Exercise brief: Pick up the Polo Ralph Lauren Form 8-K filing at its last line and continue it.

Text provided:
++++++++

8-K
 

 
 
UNITED STATES
SECURITIES AND EXCHANGE COMMISSION
WASHINGTON, DC 20549
FORM 8-K
CURRENT REPORT PURSUANT
TO SECTION 13 OR 15(D) OF THE
SECURITIES EXCHANGE ACT OF 1934
Date of report (Date of earliest event reported) October 5, 2006
POLO RALPH LAUREN CORPORATION
 
(Exact Name of Registrant as Specified in Its Charter)
DELAWARE
 
(State or Other Jurisdiction of Incorporation)
     
001-13057   13-2622036
 
(Commission File Number)   (IRS Employer Identification No.)
     
650 MADISON AVENUE, NEW YORK, NEW YORK   10022
 
(Address of Principal Executive Offices)   (Zip Code)
(212) 318-7000
 
(Registrant’s Telephone Number, Including Area Code)
NOT APPLICABLE
 
(Former Name or Former Address, if Changed Since Last Report)
     Check the appropriate box below if the Form 8-K filing is intended to simultaneously satisfy the filing obligation of the registrant under any of the following provisions (see General Instruction A.2. below):
  o   Written communications pursuant to Rule 425 under the Securities Act (17 CFR 230.425)
 
  o   Soliciting material pursuant to Rule 14a-12 under the Exchange Act (17 CFR 240.14a-12)

++++++++

Dataset records:
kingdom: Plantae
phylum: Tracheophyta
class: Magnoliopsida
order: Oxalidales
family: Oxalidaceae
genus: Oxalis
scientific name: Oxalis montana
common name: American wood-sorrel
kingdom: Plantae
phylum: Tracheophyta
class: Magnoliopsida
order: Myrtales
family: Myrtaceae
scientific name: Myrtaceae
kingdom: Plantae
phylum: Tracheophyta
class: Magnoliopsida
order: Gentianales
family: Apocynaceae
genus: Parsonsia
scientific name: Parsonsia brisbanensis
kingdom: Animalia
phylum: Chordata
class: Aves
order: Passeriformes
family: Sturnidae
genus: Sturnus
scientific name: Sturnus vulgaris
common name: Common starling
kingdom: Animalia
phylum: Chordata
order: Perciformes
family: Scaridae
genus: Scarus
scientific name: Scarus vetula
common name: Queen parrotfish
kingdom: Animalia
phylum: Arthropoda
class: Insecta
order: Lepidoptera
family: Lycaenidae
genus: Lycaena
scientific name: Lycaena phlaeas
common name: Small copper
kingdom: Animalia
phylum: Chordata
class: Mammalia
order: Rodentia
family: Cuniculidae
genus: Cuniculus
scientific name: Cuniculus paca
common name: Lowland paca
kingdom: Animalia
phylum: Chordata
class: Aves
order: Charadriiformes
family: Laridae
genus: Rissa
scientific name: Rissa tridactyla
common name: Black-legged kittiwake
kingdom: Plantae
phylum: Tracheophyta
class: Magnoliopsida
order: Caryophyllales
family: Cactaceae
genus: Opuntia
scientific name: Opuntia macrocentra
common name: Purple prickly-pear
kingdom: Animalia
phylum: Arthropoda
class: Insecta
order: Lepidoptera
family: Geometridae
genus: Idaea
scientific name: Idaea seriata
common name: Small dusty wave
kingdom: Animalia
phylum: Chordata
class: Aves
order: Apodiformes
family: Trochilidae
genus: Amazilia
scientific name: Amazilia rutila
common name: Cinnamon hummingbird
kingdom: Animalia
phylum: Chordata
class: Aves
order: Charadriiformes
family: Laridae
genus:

++++++++

Result of this exercise:
 
  o   Pre-commencement communications pursuant to Rule 14d-2(b) under the Exchange Act (17 CFR 240.14d-2(b))
 
  o   Pre-commencement communications pursuant to Rule 13e-4(c) under the Exchange Act (17 CFR 240.13e-4(c))
 
 

 


 

ITEM 2.03. CREATION OF A DIRECT FINANCIAL OBLIGATION OR AN OBLIGATION UNDER AN OFF-BALANCE SHEET ARRANGEMENT OF A REGISTRANT.
     On October 5, 2006, Polo Ralph Lauren Corporation (the “Company”) completed the issuance of 300,000,000 4.5% Notes due October 4, 2013 (the “Notes”). The net proceeds of the offering are intended to refinance the Company’s outstanding 227,000,000 6.125% Notes due November 22, 2006 (the remaining amount of a 275,000,000 issuance on November 22, 1999), and for general corporate and working capital purposes. The Notes bear interest from and including October 5, 2006, interest being payable annually in arrears on October 4 of each year beginning on October 4, 2007.
     The Notes will be listed on the Luxembourg Stock Exchange. The Notes have not been and will not be registered under the United States Securities Act of 1933, as amended (the “Securities Act”). The Notes have been offered for sale exclusively outside the United States to non-U.S. investors, and may not be offered or sold within the United States or to or for the account or benefit of U.S. persons except in certain transactions exempt from the registration requirements of the Securities Act.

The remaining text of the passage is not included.